▶ _Material provided_:

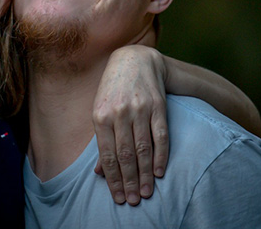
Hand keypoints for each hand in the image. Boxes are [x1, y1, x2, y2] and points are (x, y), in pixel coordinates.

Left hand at [92, 45, 168, 205]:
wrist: (134, 60)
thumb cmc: (113, 90)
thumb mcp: (100, 111)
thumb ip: (101, 141)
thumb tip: (99, 172)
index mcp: (100, 116)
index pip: (108, 155)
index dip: (113, 179)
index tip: (119, 197)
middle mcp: (120, 113)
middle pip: (126, 155)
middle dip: (130, 181)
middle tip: (134, 200)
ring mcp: (140, 109)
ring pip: (143, 148)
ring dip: (146, 174)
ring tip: (147, 192)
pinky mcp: (158, 106)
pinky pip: (161, 136)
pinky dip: (161, 156)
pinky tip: (160, 172)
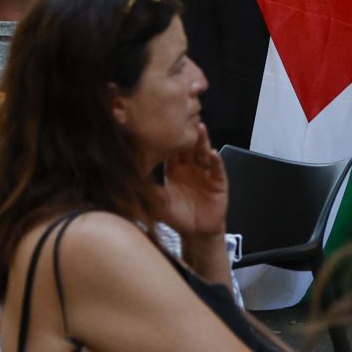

▶ _Exercise instructions_:
Every line of the material that holds the word "hand" must be found and copied.

▶ _Exercise result_:
Hand keypoints for each hand in the image. Boxes are [x1, y1, x2, y2] and points are (x, y), in pixel coordinates.
Left hand at [92, 45, 168, 205]:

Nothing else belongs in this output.